Tim fans himself as Kristen leaves. “I am so sorry for trying to bring healing into this family.”
Marin ignores him. “Okay, we need someone running interference. If any of the brothers start drifting toward this room, we need a distraction ready to go.”
“I’ll take care of that,” Olivia offers. “If one of them approaches, I’ll bait him with a hot take about his football team being overrated. Nothing gets them going like that. It’ll give us enough time to hide the evidence.”
Marin nods. “Perfect.”
“What about Gage?” Maddie asks. “He’s the one we really need to keep out of here.”
Everyone pauses.
“Colin,” Marin says slowly. “You’re on Gage watch. If you even sense him heading this way, stall him.”
Colin exhales. “No promises. That man has perimeter-breaching energy.”
“I don’t care if you have to fake a fight with the photographer or set off the fire alarm—he can’t come in here.”
Marin turns back to me. “Okay. Now we manage the bride.”
I smile up at her. “Hiiiii.”
She shakes her head at me. “Yep. We’re definitely still in a situation.”
They’re spiraling. I’m vibing.

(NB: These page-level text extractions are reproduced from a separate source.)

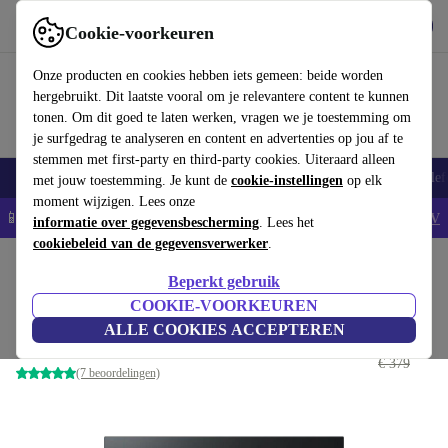
Download de app
Downloaden
Cookie-voorkeuren
Gebruik refurbed snel en eenvoudig
Onze producten en cookies hebben iets gemeen: beide worden
hergebruikt. Dit laatste vooral om je relevantere content te kunnen
tonen. Om dit goed te laten werken, vragen we je toestemming om
je surfgedrag te analyseren en content en advertenties op jou af te
stemmen met first-party en third-party cookies. Uiteraard alleen
Smartphones
Laptops
Tablets
Smartwatches
Accessoires
Koptelef
met jouw toestemming. Je kunt de
cookie-instellingen
op elk
moment wijzigen. Lees onze
📱5% EXTRA korting op alle iPhones – Code: IPHONEDEAL -
AV
informatie over gegevensbescherming
. Lees het
cookiebeleid van de gegevensverwerker
.
Home
Producten
Monitoren
Beperkt gebruik
Eizo FlexScan EV2456 | 24.1-inch
COOKIE-VOORKEUREN
ALLE COOKIES ACCEPTEREN
€ 179
Zwart
€ 379
(7 beoordelingen)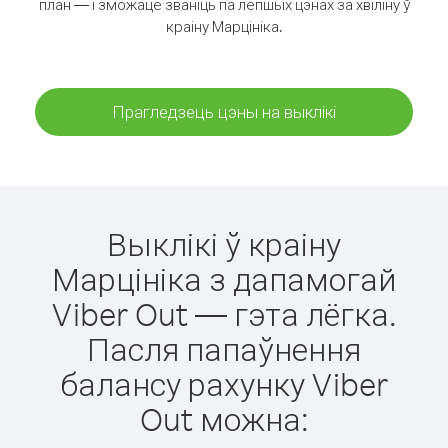
план — і зможаце званіць па лепшых цэнах за хвіліну ў
краіну Марцініка.
Прагледзець цэны на выклікі
Выклікі ў краіну
Марцініка з дапамогай
Viber Out — гэта лёгка.
Пасля папаўнення
балансу рахунку Viber
Out можна: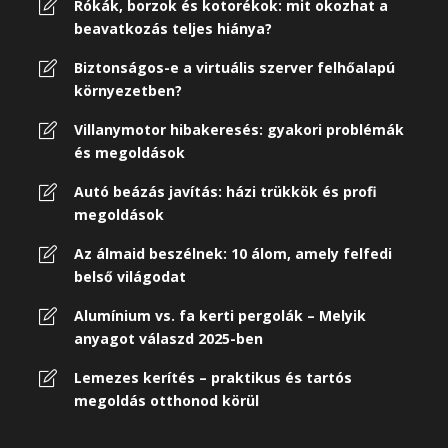
Rókák, borzok és kotorékok: mit okozhat a
beavatkozás teljes hiánya?
Biztonságos-e a virtuális szerver felhőalapú
környezetben?
Villanymotor hibakeresés: gyakori problémák
és megoldások
Autó beázás javítás: házi trükkök és profi
megoldások
Az álmaid beszélnek: 10 álom, amely felfedi
belső világodat
Alumínium vs. fa kerti pergolák – Melyik
anyagot válaszd 2025-ben
Lemezes kerítés – praktikus és tartós
megoldás otthonod körül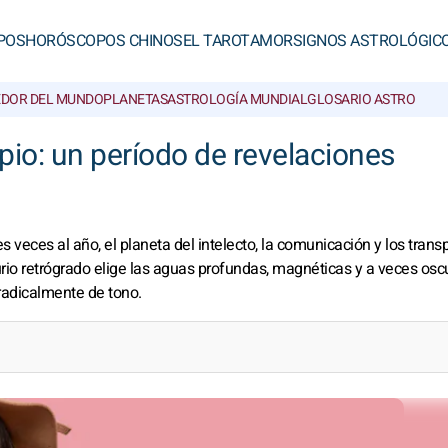
POS
HORÓSCOPOS CHINOS
EL TAROT
AMOR
SIGNOS ASTROLÓGIC
EDOR DEL MUNDO
PLANETAS
ASTROLOGÍA MUNDIAL
GLOSARIO ASTRO
pio: un período de revelaciones
 veces al año, el planeta del intelecto, la comunicación y los trans
curio retrógrado elige las aguas profundas, magnéticas y a veces osc
radicalmente de tono.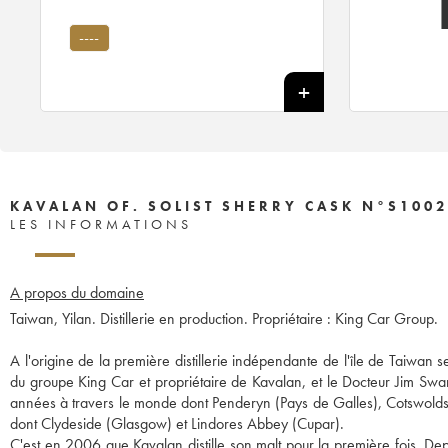
----
KAVALAN OF. SOLIST SHERRY CASK N°S1002
LES INFORMATIONS
A propos du domaine
Taiwan, Yilan. Distillerie en production. Propriétaire : King Car Group.
A l'origine de la première distillerie indépendante de l'île de Taiwan
du groupe King Car et propriétaire de Kavalan, et le Docteur Jim Swan,
années à travers le monde dont Penderyn (Pays de Galles), Cotswolds 
dont Clydeside (Glasgow) et Lindores Abbey (Cupar).
C'est en 2006 que Kavalan distille son malt pour la première fois. Depu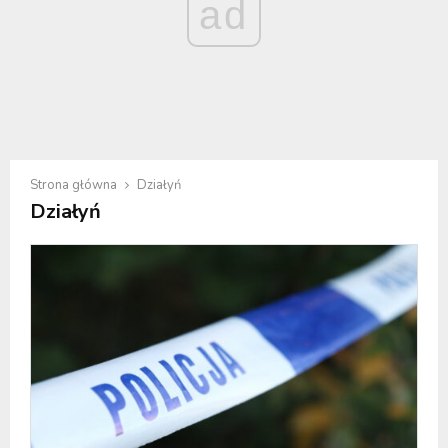
ad
Strona główna
Działyń
Działyń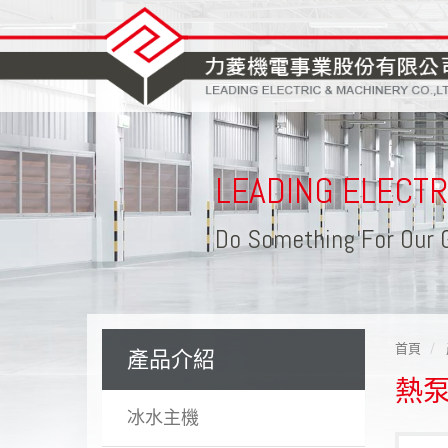
LEADING ELECT
Do Something For Our 
首頁
產品介紹
熱
冰水主機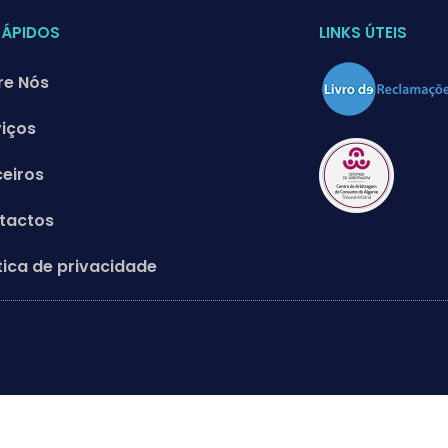
RÁPIDOS
LINKS ÚTEIS
re Nós
viços
ceiros
tactos
tica de privacidade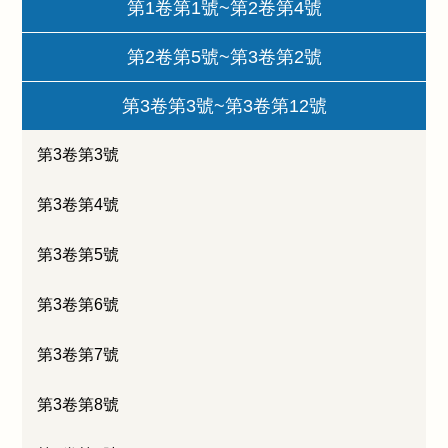
第1卷第1號~第2卷第4號
第2卷第5號~第3卷第2號
第3卷第3號~第3卷第12號
第3卷第3號
第3卷第4號
第3卷第5號
第3卷第6號
第3卷第7號
第3卷第8號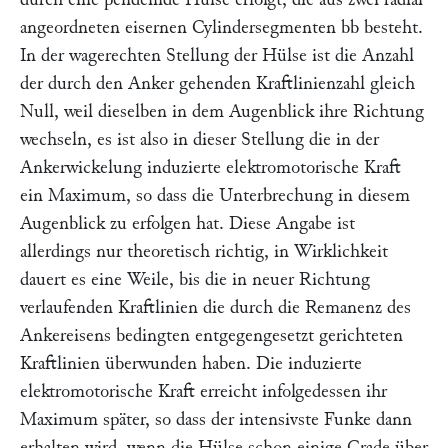
angeordneten eisernen Cylindersegmenten
bb
besteht.
In der wagerechten Stellung der Hülse ist die Anzahl
der durch den Anker gehenden Kraftlinienzahl gleich
Null, weil dieselben in dem Augenblick ihre Richtung
wechseln, es ist also in dieser Stellung die in der
Ankerwickelung induzierte elektromotorische Kraft
ein Maximum, so dass die Unterbrechung in diesem
Augenblick zu erfolgen hat. Diese Angabe ist
allerdings nur theoretisch richtig, in Wirklichkeit
dauert es eine Weile, bis die in neuer Richtung
verlaufenden Kraftlinien die durch die Remanenz des
Ankereisens bedingten entgegengesetzt gerichteten
Kraftlinien überwunden haben. Die induzierte
elektromotorische Kraft erreicht infolgedessen ihr
Maximum später, so dass der intensivste Funke dann
erhalten wird, wenn die Hülse schon einige Grade über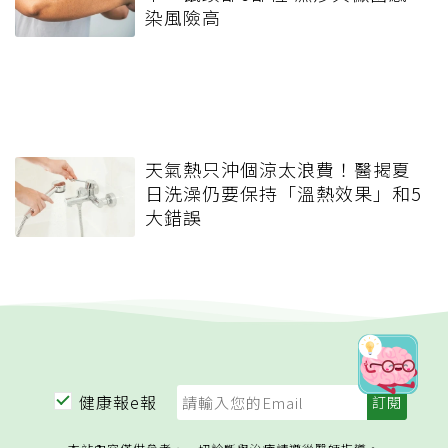
染風險高
天氣熱只沖個涼太浪費！醫揭夏
日洗澡仍要保持「溫熱效果」和5
大錯誤
健康報e報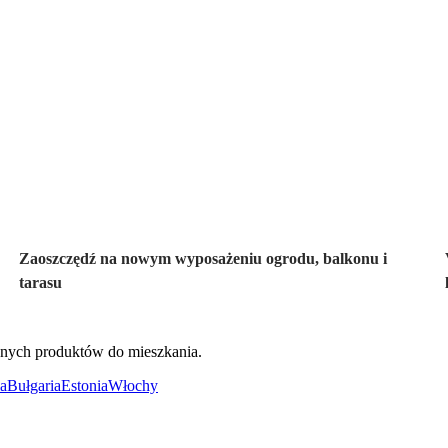
Ogród na
wyprzedaży
Zaoszczędź na nowym wyposażeniu ogrodu, balkonu i
tarasu
ięknych produktów do mieszkania.
a
Bułgaria
Estonia
Włochy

And right as I’m about to confide that I think the plants are judging me, a deep male voice cuts through the room.
“What kind of situation?”
The room freezes.
Every head turns toward him in slow, synchronized horror.
No one speaks.
Except for Marin.
Without missing a beat, she raises her hand to her temple and mutters, “New plan. Lie and deny everything. Blame Ryan Gosling.”